■ PROBLEM SET:
**1)** The essay on Indigeneity, Blackness and borderlands theory names settings where Latinx people are commonly called "people of color." List them.
**2)** Carry on the essay on Indigeneity, Blackness and borderlands theory from its last sentence.

■ SOURCE DOCUMENT:
(begin)

Fungible Indigeneity and Blackness: On the Paradigmatic Domination of Borderlands Theory

Julia Talante
12 min readJun 11, 2018
mural in San Germán, PR

In the academy, NGOs, government forms, and elsewhere, it is common practice to see Latinx people referred to as ‘people of color.’ The term ‘people of color’ is itself fraught with divisiveness — it emerged in popular use in the 1970s as a way of referring to non-white people, and as a strategy of coalition building between many non-white organizers and creatives. While I don’t want to give the impression that I think this term is not politically or taxonomically useful, it is often used to obscure the specificity of the lived experiences and unique oppressions that Black people face in particular. While non-Latinx folks well-versed in race theory may certainly tell you that Latinx is “an ethnicity, not a race,” the only scholar they can likely point you to who theorizes race in Latin America is Gloria Anzaldúa, whose work Borderlands / La Frontera has now swiftly become an institutionally sanctioned text.

(end)

Extracted data entries
(begin)

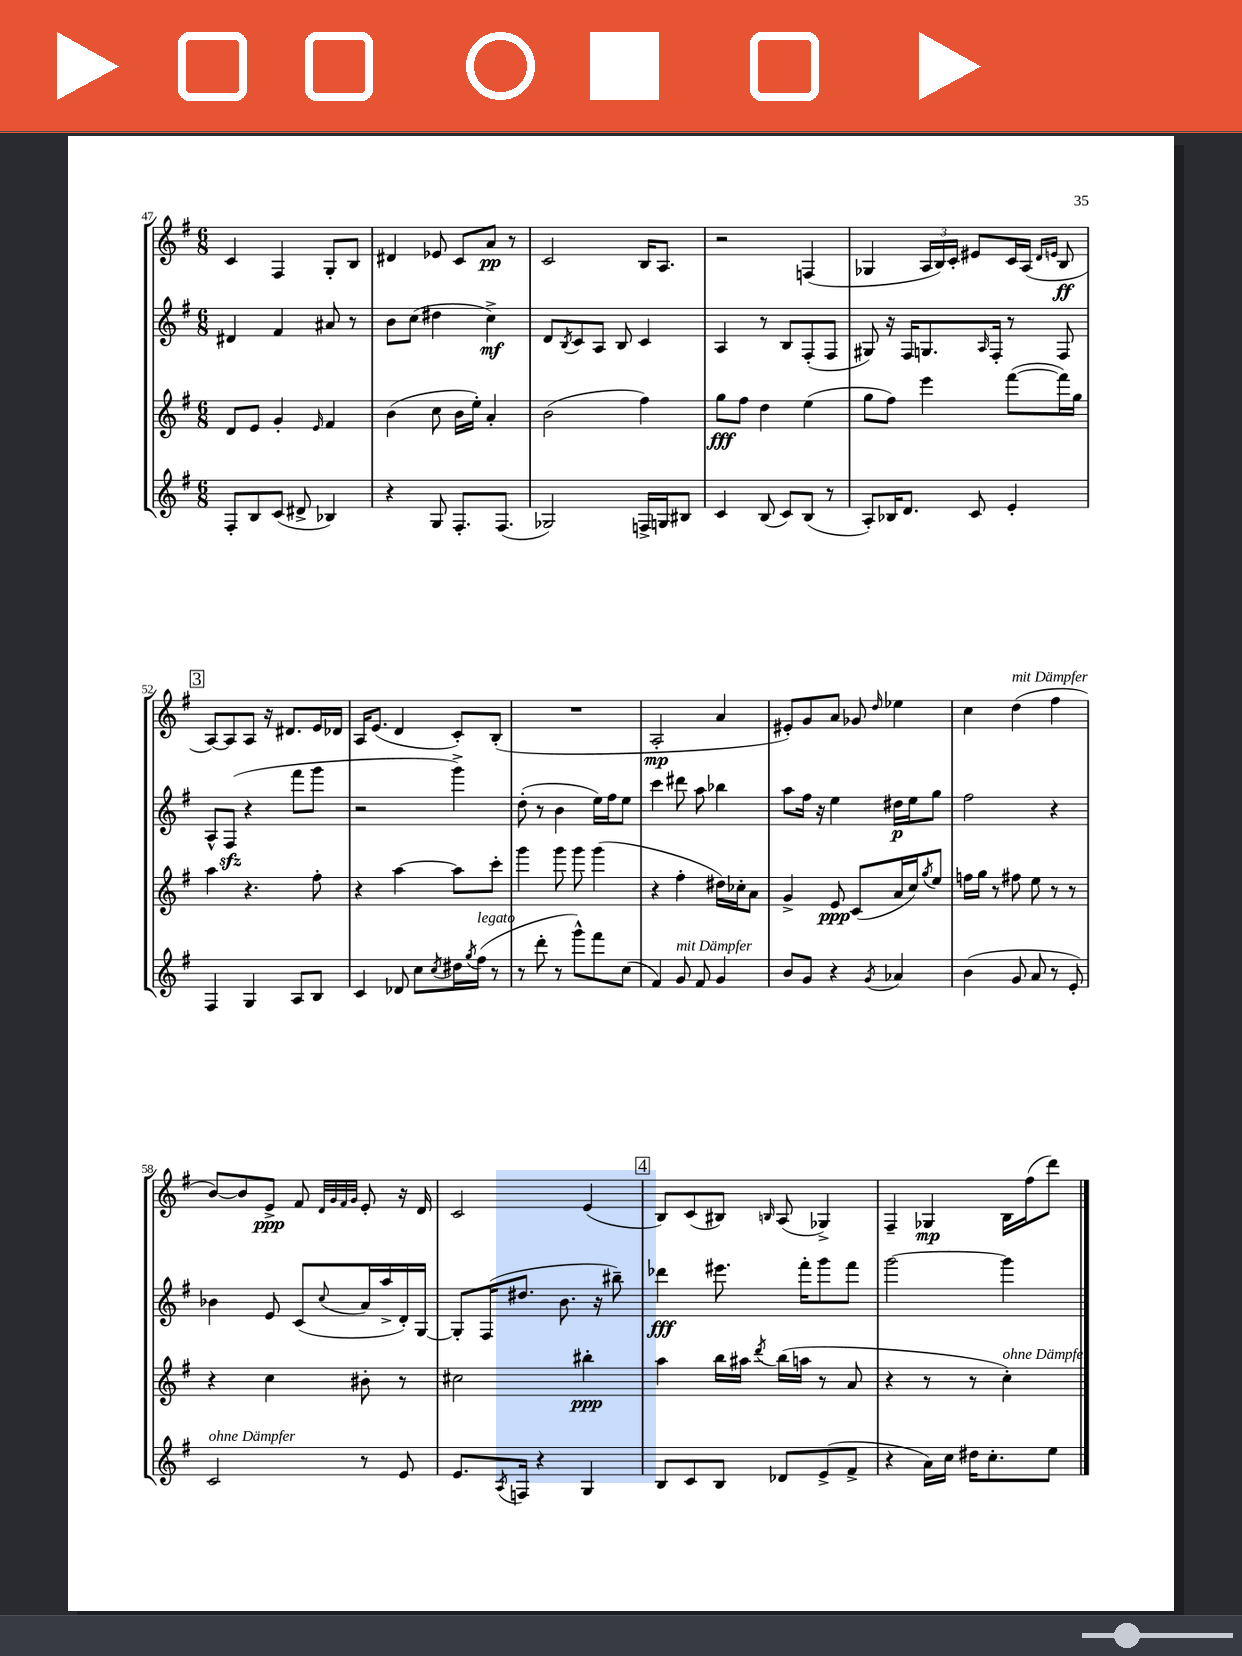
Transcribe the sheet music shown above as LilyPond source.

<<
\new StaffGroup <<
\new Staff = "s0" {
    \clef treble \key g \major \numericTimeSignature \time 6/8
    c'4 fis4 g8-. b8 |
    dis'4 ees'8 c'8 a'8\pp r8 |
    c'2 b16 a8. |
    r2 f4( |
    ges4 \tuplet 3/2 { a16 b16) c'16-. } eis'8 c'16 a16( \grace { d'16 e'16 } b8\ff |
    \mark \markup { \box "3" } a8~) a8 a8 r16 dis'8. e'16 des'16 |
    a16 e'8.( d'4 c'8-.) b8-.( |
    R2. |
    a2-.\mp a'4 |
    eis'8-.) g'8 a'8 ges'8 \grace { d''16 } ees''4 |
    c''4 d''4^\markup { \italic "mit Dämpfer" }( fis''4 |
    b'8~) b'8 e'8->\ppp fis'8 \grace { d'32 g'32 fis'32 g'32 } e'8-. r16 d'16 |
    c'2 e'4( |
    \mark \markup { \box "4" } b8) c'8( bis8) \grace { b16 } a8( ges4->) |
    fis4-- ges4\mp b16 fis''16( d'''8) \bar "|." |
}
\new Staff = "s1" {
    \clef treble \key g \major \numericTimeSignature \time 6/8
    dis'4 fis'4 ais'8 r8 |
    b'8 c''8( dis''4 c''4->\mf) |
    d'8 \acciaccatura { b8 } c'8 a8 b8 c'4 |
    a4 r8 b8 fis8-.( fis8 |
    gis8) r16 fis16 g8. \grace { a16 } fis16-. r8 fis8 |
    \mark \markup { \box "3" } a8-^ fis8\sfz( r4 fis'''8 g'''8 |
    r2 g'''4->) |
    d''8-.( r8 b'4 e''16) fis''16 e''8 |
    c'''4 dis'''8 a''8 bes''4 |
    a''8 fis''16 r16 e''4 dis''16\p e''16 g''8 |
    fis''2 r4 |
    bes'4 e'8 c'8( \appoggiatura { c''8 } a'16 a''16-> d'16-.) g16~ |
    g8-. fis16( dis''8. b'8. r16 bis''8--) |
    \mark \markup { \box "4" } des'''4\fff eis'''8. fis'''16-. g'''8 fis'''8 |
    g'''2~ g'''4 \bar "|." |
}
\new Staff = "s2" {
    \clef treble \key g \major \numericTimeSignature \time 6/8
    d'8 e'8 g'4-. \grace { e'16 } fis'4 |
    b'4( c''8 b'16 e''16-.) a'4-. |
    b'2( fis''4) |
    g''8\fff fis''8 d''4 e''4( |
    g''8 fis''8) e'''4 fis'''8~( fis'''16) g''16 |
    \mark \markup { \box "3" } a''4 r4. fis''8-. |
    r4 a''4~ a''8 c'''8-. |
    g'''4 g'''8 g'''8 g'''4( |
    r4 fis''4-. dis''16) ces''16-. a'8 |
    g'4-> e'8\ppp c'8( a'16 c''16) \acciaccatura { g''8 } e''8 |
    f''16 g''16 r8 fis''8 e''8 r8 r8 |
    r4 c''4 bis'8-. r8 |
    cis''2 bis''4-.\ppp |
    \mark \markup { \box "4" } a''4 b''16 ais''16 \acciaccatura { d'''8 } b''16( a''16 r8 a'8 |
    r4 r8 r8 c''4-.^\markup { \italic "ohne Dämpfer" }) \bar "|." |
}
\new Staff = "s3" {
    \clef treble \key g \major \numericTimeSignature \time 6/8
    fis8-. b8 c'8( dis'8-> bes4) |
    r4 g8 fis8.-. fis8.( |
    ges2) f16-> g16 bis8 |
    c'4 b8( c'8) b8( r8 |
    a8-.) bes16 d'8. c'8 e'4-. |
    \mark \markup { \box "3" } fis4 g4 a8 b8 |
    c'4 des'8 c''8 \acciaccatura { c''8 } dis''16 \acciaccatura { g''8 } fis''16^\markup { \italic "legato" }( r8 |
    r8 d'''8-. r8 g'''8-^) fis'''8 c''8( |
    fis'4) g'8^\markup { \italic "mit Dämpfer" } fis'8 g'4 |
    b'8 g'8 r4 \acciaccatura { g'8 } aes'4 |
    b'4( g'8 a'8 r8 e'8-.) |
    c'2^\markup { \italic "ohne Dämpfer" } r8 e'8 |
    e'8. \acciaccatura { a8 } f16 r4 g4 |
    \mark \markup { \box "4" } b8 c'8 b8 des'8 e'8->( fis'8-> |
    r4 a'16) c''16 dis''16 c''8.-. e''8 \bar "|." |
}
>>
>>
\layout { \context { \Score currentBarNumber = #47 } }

(end)

■ PER-TASK OUTPUTS:
**1)** the academy, NGOs, government forms

**2)**
I posit that the paradigmatic domination of Anzaldúa’s understanding of racialization and Mexican-American culture stems from a liberal-capitalist anxiety in the academy. I also assert that this unquestioning acceptance has material consequences for indigenous, mestizx, and afro latinx subjects in the past and present, both Chicanx and other Spanish-speaking ethnicities. Indigeneity and Blackness become fungible commodities under this theory of racialization, rendering disposable and invisible indigenous and Black people still struggling for sovereignty and against racist domination. I begin by offering a contextualization of broader concerns of political economy and theoretical precarity within the liberal capitalist academy.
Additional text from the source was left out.